+++ ENTRIES PROVIDED
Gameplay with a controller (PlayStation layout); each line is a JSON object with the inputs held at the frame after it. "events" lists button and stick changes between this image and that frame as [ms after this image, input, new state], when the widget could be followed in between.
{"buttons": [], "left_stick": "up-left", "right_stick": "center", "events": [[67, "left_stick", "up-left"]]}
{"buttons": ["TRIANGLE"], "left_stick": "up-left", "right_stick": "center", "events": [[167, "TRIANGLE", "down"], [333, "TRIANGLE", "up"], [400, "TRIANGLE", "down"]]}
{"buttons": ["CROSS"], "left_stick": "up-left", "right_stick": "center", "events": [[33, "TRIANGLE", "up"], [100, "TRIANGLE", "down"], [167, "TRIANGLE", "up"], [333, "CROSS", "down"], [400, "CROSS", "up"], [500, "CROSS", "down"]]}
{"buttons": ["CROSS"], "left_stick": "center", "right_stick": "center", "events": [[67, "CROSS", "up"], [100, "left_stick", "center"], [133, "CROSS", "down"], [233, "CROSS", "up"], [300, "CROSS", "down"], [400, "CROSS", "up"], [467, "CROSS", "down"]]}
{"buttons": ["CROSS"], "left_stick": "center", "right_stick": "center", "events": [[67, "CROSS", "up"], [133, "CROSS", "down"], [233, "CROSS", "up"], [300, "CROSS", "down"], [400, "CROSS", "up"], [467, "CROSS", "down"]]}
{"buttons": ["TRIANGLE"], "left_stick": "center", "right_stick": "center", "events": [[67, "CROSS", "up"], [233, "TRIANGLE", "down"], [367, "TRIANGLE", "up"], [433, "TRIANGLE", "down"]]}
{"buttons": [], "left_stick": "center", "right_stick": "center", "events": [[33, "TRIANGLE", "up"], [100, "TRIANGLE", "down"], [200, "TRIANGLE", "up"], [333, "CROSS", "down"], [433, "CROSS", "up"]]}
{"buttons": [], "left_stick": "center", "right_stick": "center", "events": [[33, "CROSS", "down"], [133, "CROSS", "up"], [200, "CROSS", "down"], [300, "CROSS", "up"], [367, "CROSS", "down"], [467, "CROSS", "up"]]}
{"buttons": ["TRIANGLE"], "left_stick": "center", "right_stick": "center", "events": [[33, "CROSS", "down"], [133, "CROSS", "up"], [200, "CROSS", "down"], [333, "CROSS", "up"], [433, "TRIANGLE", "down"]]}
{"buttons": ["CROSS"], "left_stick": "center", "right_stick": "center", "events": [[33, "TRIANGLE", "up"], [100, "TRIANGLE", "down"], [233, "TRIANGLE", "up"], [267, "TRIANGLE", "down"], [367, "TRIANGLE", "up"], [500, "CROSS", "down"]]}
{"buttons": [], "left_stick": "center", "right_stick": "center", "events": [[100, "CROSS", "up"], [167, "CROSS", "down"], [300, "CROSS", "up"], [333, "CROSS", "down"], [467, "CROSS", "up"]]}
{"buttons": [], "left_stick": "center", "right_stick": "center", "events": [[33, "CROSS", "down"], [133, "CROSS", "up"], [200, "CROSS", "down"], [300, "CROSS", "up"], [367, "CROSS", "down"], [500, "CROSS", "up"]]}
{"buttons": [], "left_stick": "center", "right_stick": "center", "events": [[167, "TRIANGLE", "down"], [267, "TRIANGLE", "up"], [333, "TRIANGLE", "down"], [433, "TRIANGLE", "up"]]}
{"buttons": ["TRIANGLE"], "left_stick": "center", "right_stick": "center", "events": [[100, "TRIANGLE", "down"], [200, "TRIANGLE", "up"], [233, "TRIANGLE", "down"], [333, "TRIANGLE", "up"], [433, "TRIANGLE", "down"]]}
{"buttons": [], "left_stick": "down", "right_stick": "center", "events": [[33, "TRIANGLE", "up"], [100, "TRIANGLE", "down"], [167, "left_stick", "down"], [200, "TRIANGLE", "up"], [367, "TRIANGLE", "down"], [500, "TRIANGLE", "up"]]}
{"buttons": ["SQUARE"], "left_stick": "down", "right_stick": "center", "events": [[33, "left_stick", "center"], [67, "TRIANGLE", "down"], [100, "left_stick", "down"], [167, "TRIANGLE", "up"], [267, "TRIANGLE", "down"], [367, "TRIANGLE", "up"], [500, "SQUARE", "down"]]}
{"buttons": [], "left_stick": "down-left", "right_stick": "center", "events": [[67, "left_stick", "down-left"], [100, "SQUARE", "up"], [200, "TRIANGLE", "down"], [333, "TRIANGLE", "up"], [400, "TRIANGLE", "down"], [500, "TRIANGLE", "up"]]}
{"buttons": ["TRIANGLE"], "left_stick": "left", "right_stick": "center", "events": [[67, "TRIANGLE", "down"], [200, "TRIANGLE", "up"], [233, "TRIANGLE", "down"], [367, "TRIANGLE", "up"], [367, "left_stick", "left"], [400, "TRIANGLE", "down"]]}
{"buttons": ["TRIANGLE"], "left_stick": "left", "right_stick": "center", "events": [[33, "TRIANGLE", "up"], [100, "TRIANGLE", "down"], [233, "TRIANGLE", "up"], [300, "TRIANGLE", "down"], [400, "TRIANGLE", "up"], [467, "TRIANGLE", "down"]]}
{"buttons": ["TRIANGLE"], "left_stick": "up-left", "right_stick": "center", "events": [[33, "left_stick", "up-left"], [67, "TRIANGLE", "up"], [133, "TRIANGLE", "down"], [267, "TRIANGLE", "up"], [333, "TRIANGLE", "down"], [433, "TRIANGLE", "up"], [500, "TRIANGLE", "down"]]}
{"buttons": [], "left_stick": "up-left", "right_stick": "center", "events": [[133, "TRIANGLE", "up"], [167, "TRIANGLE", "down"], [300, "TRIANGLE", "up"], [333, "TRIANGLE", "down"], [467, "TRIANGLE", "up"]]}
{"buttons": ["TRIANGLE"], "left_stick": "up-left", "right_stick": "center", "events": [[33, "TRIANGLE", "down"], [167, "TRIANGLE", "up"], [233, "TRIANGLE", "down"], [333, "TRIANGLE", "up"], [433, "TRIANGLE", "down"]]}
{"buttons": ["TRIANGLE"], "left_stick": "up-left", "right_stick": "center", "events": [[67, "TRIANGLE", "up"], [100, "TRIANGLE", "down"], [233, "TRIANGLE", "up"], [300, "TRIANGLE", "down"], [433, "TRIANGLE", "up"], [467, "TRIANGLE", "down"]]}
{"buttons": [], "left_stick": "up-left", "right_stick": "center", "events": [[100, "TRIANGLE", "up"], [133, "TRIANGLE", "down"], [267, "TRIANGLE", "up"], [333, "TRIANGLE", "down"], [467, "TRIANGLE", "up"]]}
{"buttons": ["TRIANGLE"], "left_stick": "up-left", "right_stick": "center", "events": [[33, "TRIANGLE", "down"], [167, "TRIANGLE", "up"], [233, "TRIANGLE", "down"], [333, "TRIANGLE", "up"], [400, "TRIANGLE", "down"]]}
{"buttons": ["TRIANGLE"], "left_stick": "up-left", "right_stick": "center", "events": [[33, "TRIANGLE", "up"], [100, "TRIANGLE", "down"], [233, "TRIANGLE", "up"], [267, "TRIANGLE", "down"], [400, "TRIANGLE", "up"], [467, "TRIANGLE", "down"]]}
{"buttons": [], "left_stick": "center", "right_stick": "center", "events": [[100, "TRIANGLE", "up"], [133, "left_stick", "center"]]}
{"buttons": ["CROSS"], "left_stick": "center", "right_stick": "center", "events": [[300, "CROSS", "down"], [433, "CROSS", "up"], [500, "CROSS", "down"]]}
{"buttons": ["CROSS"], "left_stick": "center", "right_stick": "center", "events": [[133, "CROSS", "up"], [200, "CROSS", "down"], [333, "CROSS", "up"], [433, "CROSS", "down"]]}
++++++
= WORK TASK =
Where the string "SQUARE" appears in a line of the entries, count that line, and state the total alone.

= SOLUTION TO THIS EXERCISE =
2